Jian, being double-edged, are usually made of sanmei or
three-plate construction (as are also some dao). In this case, the
piece of hardened steel that is used to form the edge runs all the way
through the body of the sword, appearing on both edges. This core is
sandwiched between walls of somewhat softer layered steel which serves as
a support medium for the harder and more brittle central core.

A method of heat treating used to produce blades with hard edges and
softer, more resilient backs or centers was the differential hardening of
a blade edge by using refractory clay mixtures. This technique (popularly
known as clay tempering), made famous by Japanese sword smiths, originated
in China in the early Tang dynasty (seventh century AD). This method was
adapted by the Japanese during the Tang dynasty (618-907 AD).*
This differential hardening method involves using the refractory clay to
insulate the back of the blade (thus changing the rate at which the steel
cools), while exposing the edge during the quenching and hardening process.
The radical temperature change at the edge produces a thorough crystallization
of the carbon in the steel to make a hard edge while keeping the rest of
the blade from becoming brittle. When done properly, this method produces
a very hard cutting edge backed by a softer blade body, which retains the
resilience to absorb shock. Though some Chinese sword smiths continued to
use this refractory clay method well into the nineteenth century, it generally
fell out of use by the Song dynasty (960-1280 AD). Henceforth, other methods
of hardening were adopted, possibly due to Central Asian and Middle Eastern
influences during the Yuan dynasty.

The nature of steel is that it cannot be made to both extremes of hardness
and flexibility. Its a matter of trade offs. Constructing a jian out
of different types of steel meets the requirements of hardness and resilience.

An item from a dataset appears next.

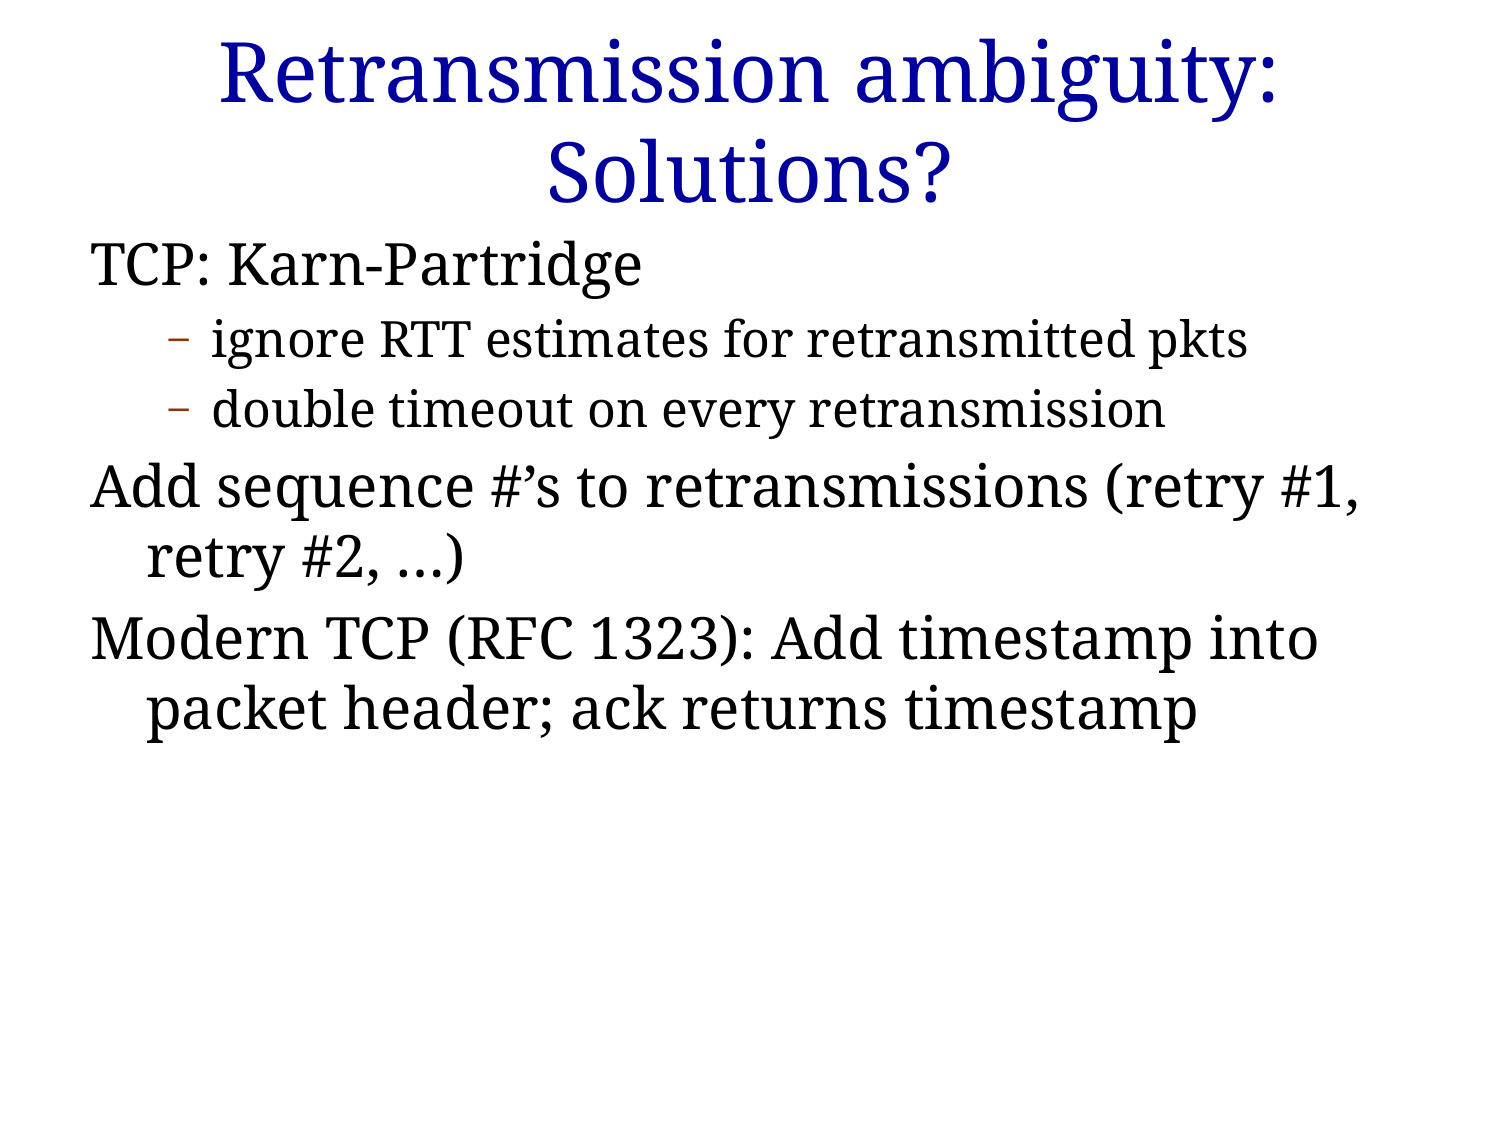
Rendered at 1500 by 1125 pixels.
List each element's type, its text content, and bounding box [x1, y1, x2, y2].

title Retransmission ambiguity: Solutions? [74, 47, 1426, 191]
list TCP: Karn-Partridge ignore RTT estimates for retransmitted pkts double timeout on every retransmission Add sequence #’s to retransmissions (retry #1, retry #2, …) Modern TCP (RFC 1323): Add timestamp into packet header; ack returns timestamp [74, 219, 1426, 963]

The blades of jian, like those of dao, must be carefully heat
treated. However, even those with the most “springy” temper cannot
be bent in a complete circle, or very far beyond a gentle arc. Chinese swords,
as discussed above, are laminates composed of hundreds of layers of steel.
The nature of any laminate, like plywood for example, is that it can flex
under stress and return to its original shape. The hardened high carbon steel
that composes the edge is brittle and does not want to flex. In fact, this
edge would break or shatter if bent too far or hit very hard. This is why the
entire sword is not made of this type of hardened steel. Its edge has to be
protected by “cheeks” of more flexible steel of somewhat lower
carbon content. The whole sword cannot likewise be made of the more flexible
“milder” steel with lower carbon content. Though more shock
resistant than hardened steel, lower carbon steel will not take and hold
an edge well enough to be serviceable in cutting.